+++ PAGE

Deployment Architecture

This reference describes how IOMETE maps onto Kubernetes: the Helm chart structure, the full service inventory, feature flags, and infrastructure options. For a conceptual overview of each service, see the Architecture Overview. For installation steps, see the On-Premises Deployment Guide.

Helm Chart Structure

Everything ships as a single Helm chart (iomete-data-plane-enterprise), which deploys all platform services into one Kubernetes namespace. Services talk to each other over internal Kubernetes DNS.

Initialization Job

Before any service starts, a pre-install/pre-upgrade Helm hook job (iomete-data-plane-init) bootstraps the environment:

Creates PostgreSQL databases for each microservice
Creates the Hive Metastore secret
Creates the Hadoop configuration secret
Creates the Spark ConfigMap
Creates the Spark History folder in object storage

Init Job Failures

This job runs with backoffLimit: 2. If it fails, the entire Helm install or upgrade fails. When troubleshooting a failed deployment, check the init job logs first.

Configuration Distribution

All Helm values (including feature flags) are serialized to YAML and stored in a Kubernetes Secret named data-plane. Every backend microservice reads this secret at startup, so a Helm upgrade propagates config changes to all services on their next restart.

++++++
+++ SUPPLIED RECORDS

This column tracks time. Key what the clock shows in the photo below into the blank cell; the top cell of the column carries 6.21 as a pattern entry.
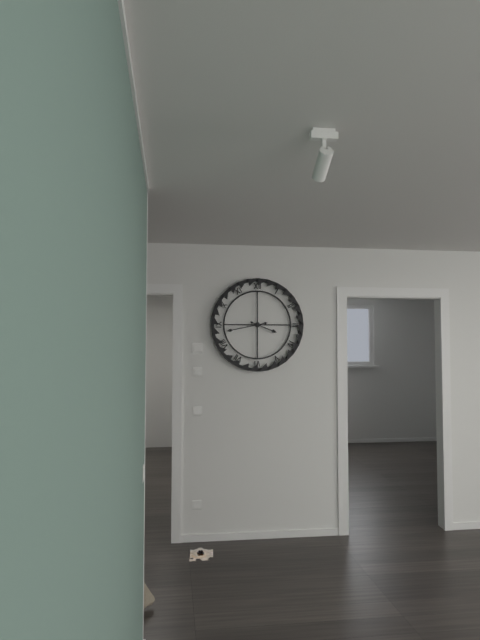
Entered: 3.43
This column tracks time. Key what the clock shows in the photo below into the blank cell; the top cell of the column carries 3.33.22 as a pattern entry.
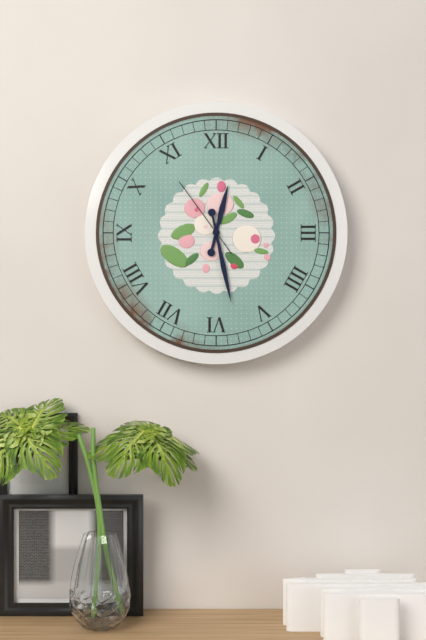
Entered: 12.28.54
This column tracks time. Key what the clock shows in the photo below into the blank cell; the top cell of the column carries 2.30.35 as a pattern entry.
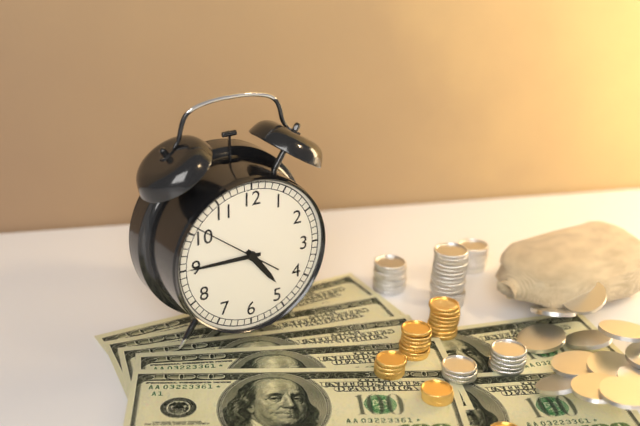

++++++

REQUIRED WORK -
(A) Answer these questions from the deployment architecture page:
(i) What is the name of the single Helm chart that deploys the platform services?
(ii) What backoffLimit does the initialization job run with?
(iii) What is the name of the Kubernetes Secret that stores the serialized Helm values?
(B) Copy the listing word for word, starting at its first line and ending at the line containing "Entered: 12.28.54". Omit the pictures.

TASK-BY-TASK SOLUTIONS -
(A)
(i) iomete-data-plane-enterprise
(ii) 2
(iii) data-plane

(B)
This column tracks time. Key what the clock shows in the photo below into the blank cell; the top cell of the column carries 6.21 as a pattern entry.
Entered: 3.43
This column tracks time. Key what the clock shows in the photo below into the blank cell; the top cell of the column carries 3.33.22 as a pattern entry.
Entered: 12.28.54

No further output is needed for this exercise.